Die Digitalisierung hat den Trend zur schlechten Bezahlung im Journalismus verschärft. Online-Journalistinnen verdienen im Schnitt um 20 bis 30 Prozent weniger als ihre Kollegen im Printbereich – und das, obwohl der Arbeitsaufwand eher höher als niedriger ist. Da sich die Medienunternehmen auch im Onlinebereich zunehmend freier Mitarbeiter bedienen, bekommen diese auch kaum Zulagen für Nacht- und Wochenendarbeit. Und auch im Journalismus gibt es den Trend, ältere und damit teurere Mitarbeiter in die Pension oder Freiberuflichkeit zu drängen und durch schlecht bezahlte junge Freelancer zu ersetzen. Eine Kombination aus immer schlechterer Bezahlung bei gleichzeitig steigendem Zeitdruck und Stress sorgt dafür, dass die Qualität unserer Medien immer mehr zu wünschen übrig lässt. Wer, wie zum Beispiel eine mir bekannte Kollegin aus Niederösterreich, 15 Cent pro Zeile verdient, und damit von jeder Putzfrau gehaltstechnisch abgehängt wird, der reißt sich bei der Recherche und beim Texten kein Bein mehr aus, der macht Dienst nach Vorschrift. Im englischsprachigen Raum gibt es ein Sprichwort, das frei übersetzt so lautet: „Zahle mit Erdnüssen und du kriegst die Arbeitsleitung von Affen“.

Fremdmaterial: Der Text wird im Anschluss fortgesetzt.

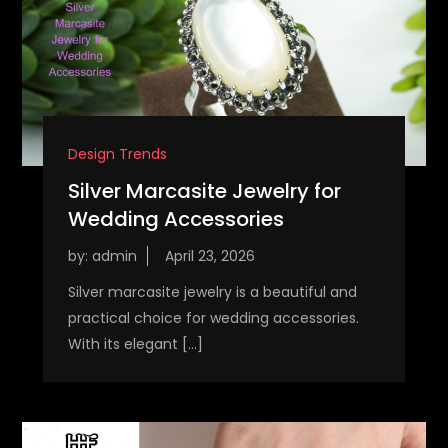
Design Trends
Silver Marcasite Jewelry for
Wedding Accessories
by:
admin
Silver marcasite jewelry is a beautiful and
practical choice for wedding accessories.
With its elegant […]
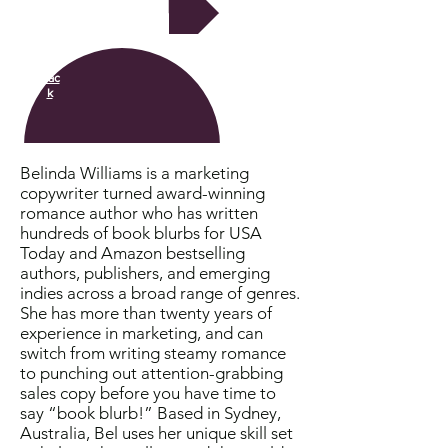
Next
Bac
k
Belinda Williams is a marketing
copywriter turned award-winning
romance author who has written
hundreds of book blurbs for USA
Today and Amazon bestselling
authors, publishers, and emerging
indies across a broad range of genres.
She has more than twenty years of
experience in marketing, and can
switch from writing steamy romance
to punching out attention-grabbing
sales copy before you have time to
say “book blurb!” Based in Sydney,
Australia, Bel uses her unique skill set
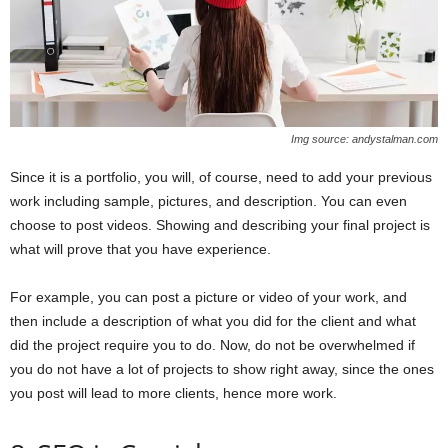
Img source: andystalman.com
Since it is a portfolio, you will, of course, need to add your previous
work including sample, pictures, and description. You can even
choose to post videos. Showing and describing your final project is
what will prove that you have experience.
For example, you can post a picture or video of your work, and
then include a description of what you did for the client and what
did the project require you to do. Now, do not be overwhelmed if
you do not have a lot of projects to show right away, since the ones
you post will lead to more clients, hence more work.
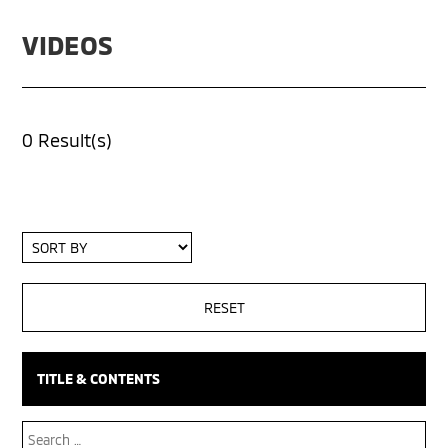
VIDEOS
0 Result(s)
Sort
By
TITLE & CONTENTS
Search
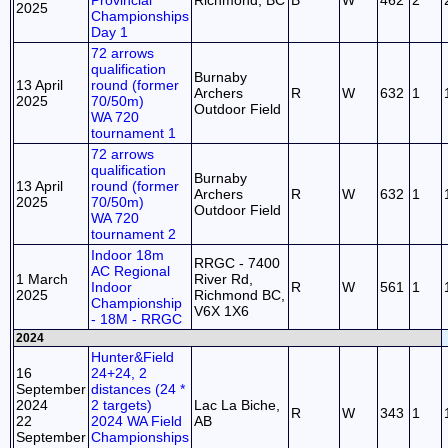
Provincial
Richmond, BC
B
W
462
2
2025
Championships
Day 1
72 arrows
qualification
Burnaby
13 April
round (former
Archers
R
W
632
1
2025
70/50m)
Outdoor Field
WA 720
tournament 1
72 arrows
qualification
Burnaby
13 April
round (former
Archers
R
W
632
1
2025
70/50m)
Outdoor Field
WA 720
tournament 2
Indoor 18m
RRGC - 7400
AC Regional
1 March
River Rd,
Indoor
R
W
561
1
2025
Richmond BC,
Championship
V6X 1X6
- 18M - RRGC
2024
Hunter&Field
16
24+24, 2
September
distances (24 *
2024
2 targets)
Lac La Biche,
R
W
343
1
22
2024 WA Field
AB
September
Championships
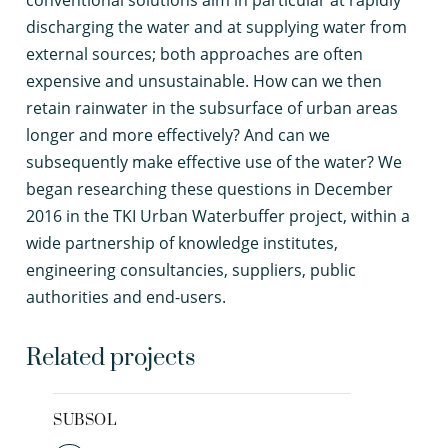
conventional solutions aim in particular at rapidly
discharging the water and at supplying water from
external sources; both approaches are often
expensive and unsustainable. How can we then
retain rainwater in the subsurface of urban areas
longer and more effectively? And can we
subsequently make effective use of the water? We
began researching these questions in December
2016 in the TKI Urban Waterbuffer project, within a
wide partnership of knowledge institutes,
engineering consultancies, suppliers, public
authorities and end-users.
Related projects
SUBSOL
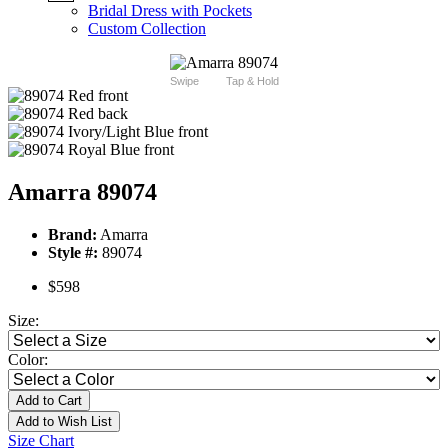
Bridal Dress with Pockets
Custom Collection
Swipe
Tap & Hold
Amarra 89074
Brand:
Amarra
Style #:
89074
$598
Size:
Color:
Add to Cart
Add to Wish List
Size Chart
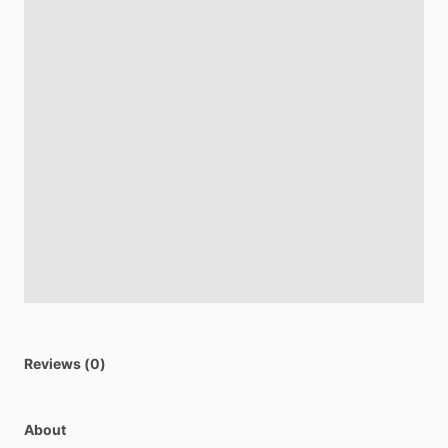
Reviews (0)
About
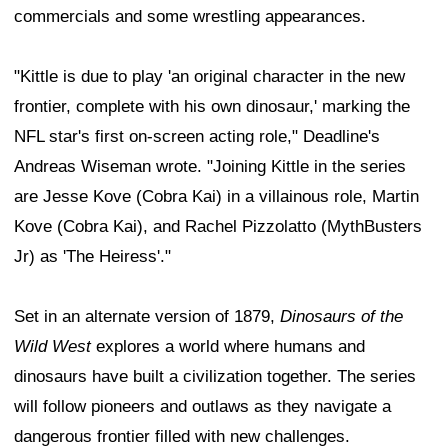
commercials and some wrestling appearances.
"Kittle is due to play 'an original character in the new
frontier, complete with his own dinosaur,' marking the
NFL star's first on-screen acting role," Deadline's
Andreas Wiseman wrote. "Joining Kittle in the series
are Jesse Kove (Cobra Kai) in a villainous role, Martin
Kove (Cobra Kai), and Rachel Pizzolatto (MythBusters
Jr) as 'The Heiress'."
Set in an alternate version of 1879,
Dinosaurs of the
Wild West
explores a world where humans and
dinosaurs have built a civilization together. The series
will follow pioneers and outlaws as they navigate a
dangerous frontier filled with new challenges.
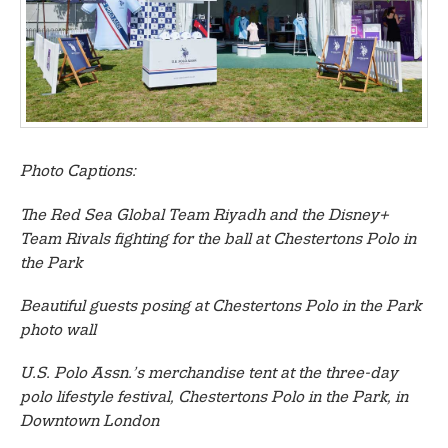
Photo Captions:
The Red Sea Global Team Riyadh and the Disney+
Team Rivals fighting for the ball at Chestertons Polo in
the Park
Beautiful guests posing at Chestertons Polo in the Park
photo wall
U.S. Polo Assn.’s merchandise tent at the three-day
polo lifestyle festival, Chestertons Polo in the Park, in
Downtown London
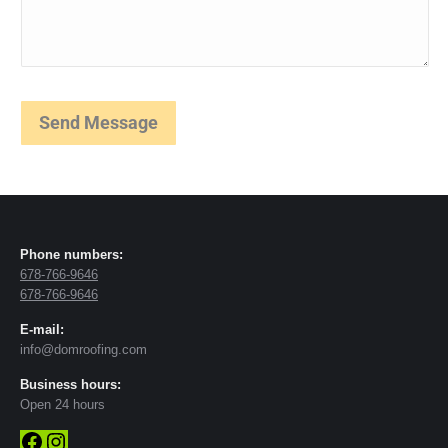
Phone numbers:
678-766-9646
678-766-9646
E-mail:
info@domroofing.com
Business hours:
Open 24 hours
Facebook
Instagram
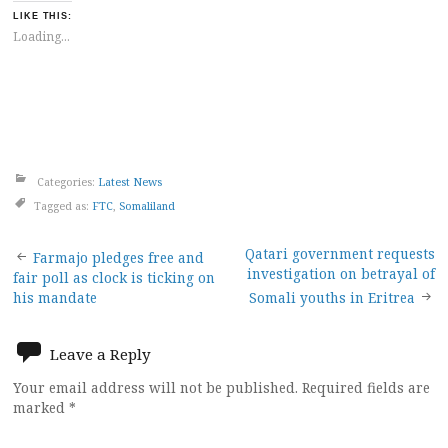
LIKE THIS:
Loading...
Categories:
Latest News
Tagged as:
FTC
,
Somaliland
Post
Qatari government requests
Farmajo pledges free and
investigation on betrayal of
fair poll as clock is ticking on
navigation
his mandate
Somali youths in Eritrea
Leave a Reply
Your email address will not be published.
Required fields are
marked
*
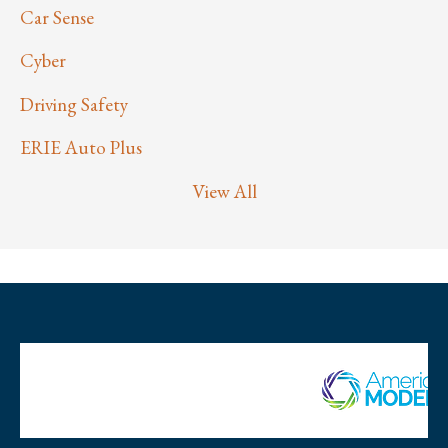
Car Sense
Cyber
Driving Safety
ERIE Auto Plus
View All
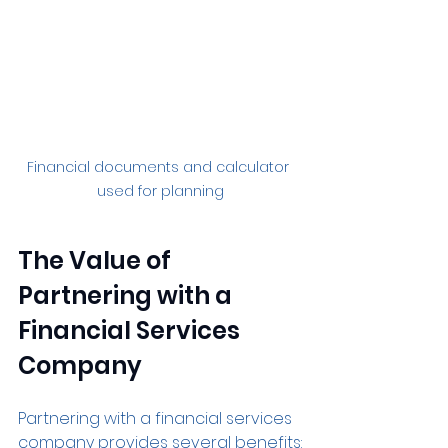
Financial documents and calculator 
used for planning
The Value of 
Partnering with a 
Financial Services 
Company
Partnering with a financial services 
company provides several benefits:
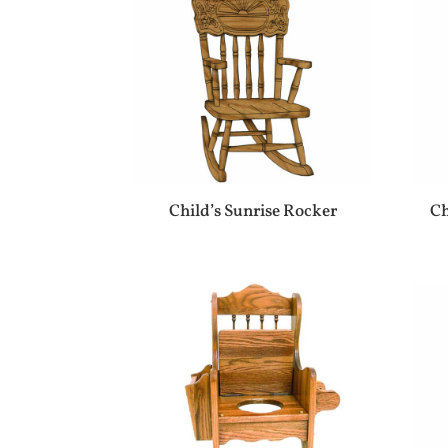
Child’s Sunrise Rocker
Ch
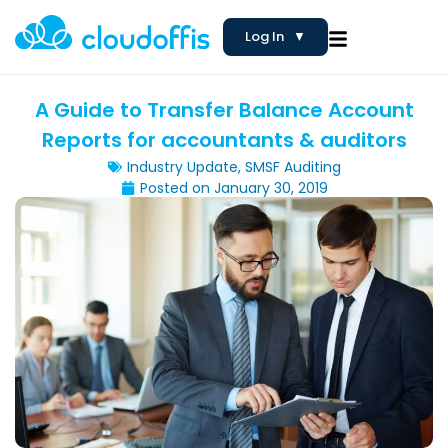
Log In
▼
A Guide to Transfer Balance Account
Reports for accountants & auditors
Industry Update
,
SMSF Auditing
Posted on
January 30, 2019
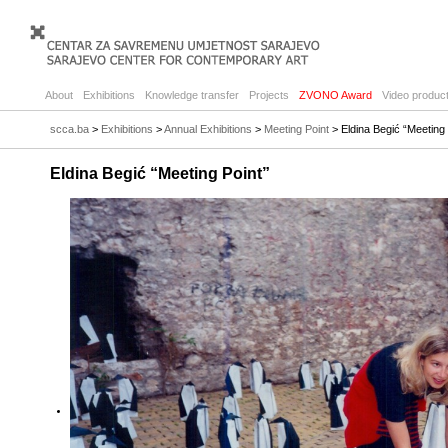
About
Exhibitions
Knowledge transfer
Projects
ZVONO Award
Video product
scca.ba
>
Exhibitions
>
Annual Exhibitions
>
Meeting Point
> Eldina Begić “Meeting 
Eldina Begić “Meeting Point”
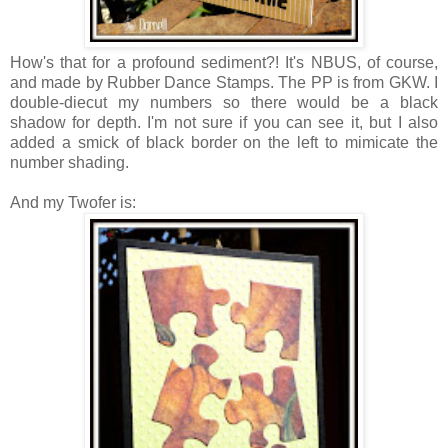
How's that for a profound sediment?! It's NBUS, of course,
and made by Rubber Dance Stamps. The PP is from GKW. I
double-diecut my numbers so there would be a black
shadow for depth. I'm not sure if you can see it, but I also
added a smick of black border on the left to mimicate the
number shading.
And my Twofer is:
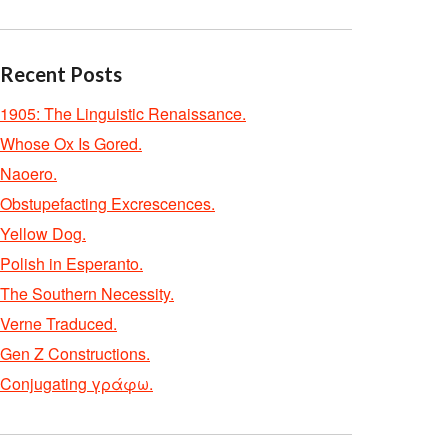
Recent Posts
1905: The Linguistic Renaissance.
Whose Ox Is Gored.
Naoero.
Obstupefacting Excrescences.
Yellow Dog.
Polish in Esperanto.
The Southern Necessity.
Verne Traduced.
Gen Z Constructions.
Conjugating γράφω.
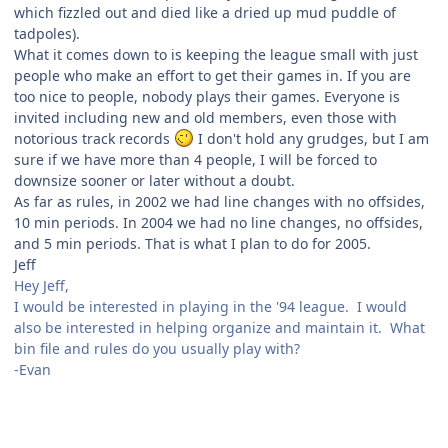
which fizzled out and died like a dried up mud puddle of
tadpoles).
What it comes down to is keeping the league small with just
people who make an effort to get their games in. If you are
too nice to people, nobody plays their games. Everyone is
invited including new and old members, even those with
notorious track records
I don't hold any grudges, but I am
sure if we have more than 4 people, I will be forced to
downsize sooner or later without a doubt.
As far as rules, in 2002 we had line changes with no offsides,
10 min periods. In 2004 we had no line changes, no offsides,
and 5 min periods. That is what I plan to do for 2005.
Jeff
Hey Jeff,
I would be interested in playing in the '94 league. I would
also be interested in helping organize and maintain it. What
bin file and rules do you usually play with?
-Evan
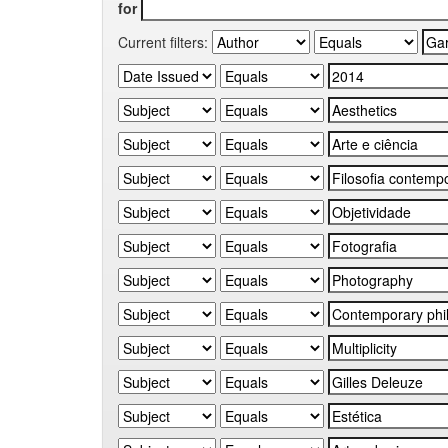
for
Current filters:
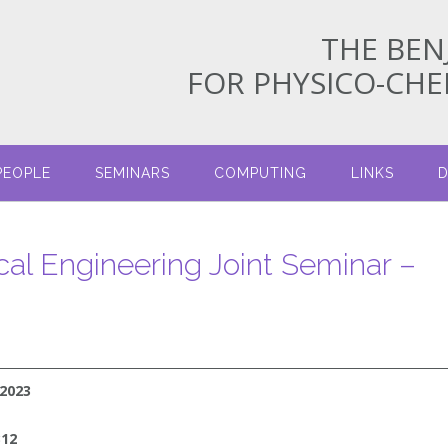
THE BEN
FOR PHYSICO-CH
PEOPLE
SEMINARS
COMPUTING
LINKS
D
cal Engineering Joint Seminar –
/2023
312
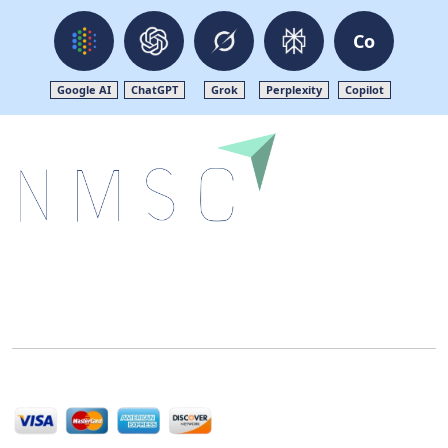
Co
Google AI
ChatGPT
Grok
Perplexity
Copilot
Next Move Strategy Consulting is committed to
delivering high-quality market research reports that
help companies succeed in this competitive industry.
We Accept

Trotz der immer schlechteren Gehaltsaussichten und der immer härteren Arbeitsbedingungen halten immer noch viele junge Menschen Journalismus für einen Traumberuf. Die Publizistikstudiengänge sind überlaufen. Viele denken immer noch, sie könnten als Journalistinnen die Welt verbessern, was ja auch manchmal klappt, aber die Realität ist, dass der ORF im Griff der Parteipolitik ist und alle anderen Medien private Unternehmen sind, die von den Inseraten der Konzerne und Banken leben. Richtig freier und unabhängiger Journalismus ist im Aussterben begriffen und findet immer öfter auf privaten Blogs statt, deren Betreiber davon meist nicht leben können. Die ganze Branche entwickelt sich stark in Richtung einer PR-Industrie, in der unabhängig recherchierte Artikel und bezahlte Werbung immer mehr verschwimmen. Dazu kommt noch, dass in Zeiten von facebook & Co die Aufmerksamkeitspanne der Leser sinkt und man lieber kleine News-Häppchen haben will statt gut vorbereiteter, langer Stories. Miese Bezahlung und der Trend zu PR- und Pseudojournalismus gefährden aber die Demokratie, denn je schlechter die Öffentlichkeit informiert wird, desto weniger versteht sie von politischen und wirtschaftlichen Zusammenhängen. Mag sein, dass das einigen Herrschaften gut ins Konzept passt. Wem an einer unabhängigen Presse und einer lebendigen Demokratie gelegen ist, muss die Entwicklung mit großer Sorge betrachten.